Invariant Federated Learning for Edge Intelligence: Mitigating Heterogeneity and Asynchrony via Exit Strategy and Invariant Penalty
This addresses challenges in federated learning for resource-constrained edge devices, offering an incremental improvement over existing methods.
The paper tackles the problem of heterogeneity and asynchrony in federated learning for edge intelligence by proposing a system with an exit strategy and invariant penalty, showing it enhances in-distribution performance and outperforms state-of-the-art in out-of-distribution generalization while maintaining convergence.

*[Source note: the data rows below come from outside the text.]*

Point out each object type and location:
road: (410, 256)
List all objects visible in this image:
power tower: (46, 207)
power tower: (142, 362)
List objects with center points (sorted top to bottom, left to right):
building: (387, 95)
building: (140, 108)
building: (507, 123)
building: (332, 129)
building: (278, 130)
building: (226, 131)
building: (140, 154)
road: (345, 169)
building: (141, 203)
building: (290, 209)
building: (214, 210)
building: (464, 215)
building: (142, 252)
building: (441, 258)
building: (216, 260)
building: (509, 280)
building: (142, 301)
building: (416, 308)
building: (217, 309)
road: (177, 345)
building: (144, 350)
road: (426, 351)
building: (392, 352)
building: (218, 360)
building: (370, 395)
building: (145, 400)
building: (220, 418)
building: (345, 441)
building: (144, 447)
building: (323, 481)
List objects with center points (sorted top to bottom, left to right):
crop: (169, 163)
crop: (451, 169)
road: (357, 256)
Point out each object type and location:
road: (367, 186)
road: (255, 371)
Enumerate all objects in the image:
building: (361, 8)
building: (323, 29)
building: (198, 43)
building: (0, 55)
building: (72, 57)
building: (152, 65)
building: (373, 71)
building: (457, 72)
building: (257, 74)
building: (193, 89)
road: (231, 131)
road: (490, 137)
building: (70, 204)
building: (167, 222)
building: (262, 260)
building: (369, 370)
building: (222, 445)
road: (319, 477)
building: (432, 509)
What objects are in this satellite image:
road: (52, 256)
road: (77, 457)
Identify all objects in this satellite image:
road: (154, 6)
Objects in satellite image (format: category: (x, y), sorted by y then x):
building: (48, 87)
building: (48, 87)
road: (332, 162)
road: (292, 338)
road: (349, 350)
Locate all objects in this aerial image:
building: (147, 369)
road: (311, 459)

This paper provides an invariant federated learning system for resource-constrained edge intelligence. This framework can mitigate the impact of heterogeneity and asynchrony via exit strategy and invariant penalty. We introduce parameter orthogonality into edge intelligence to measure the contribution or impact of heterogeneous and asynchronous clients. It is proved in this paper that the exit of abnormal edge clients can guarantee the effect of the model on most clients. Meanwhile, to ensure the models' performance on exited abnormal clients and those who lack training resources, we propose Federated Learning with Invariant Penalty for Generalization (FedIPG) by constructing the approximate orthogonality of the invariant parameters and the heterogeneous parameters. Theoretical proof shows that FedIPG reduces the Out-Of-Distribution prediction loss without increasing the communication burden. The performance of FedIPG combined with an exit strategy is tested empirically in multiple scales using four datasets. It shows our system can enhance In-Distribution performance and outperform the state-of-the-art algorithm in Out-Of-Distribution generalization while maintaining model convergence. Additionally, the results of the visual experiment prove that FedIPG contains preliminary causality in terms of ignoring confounding features.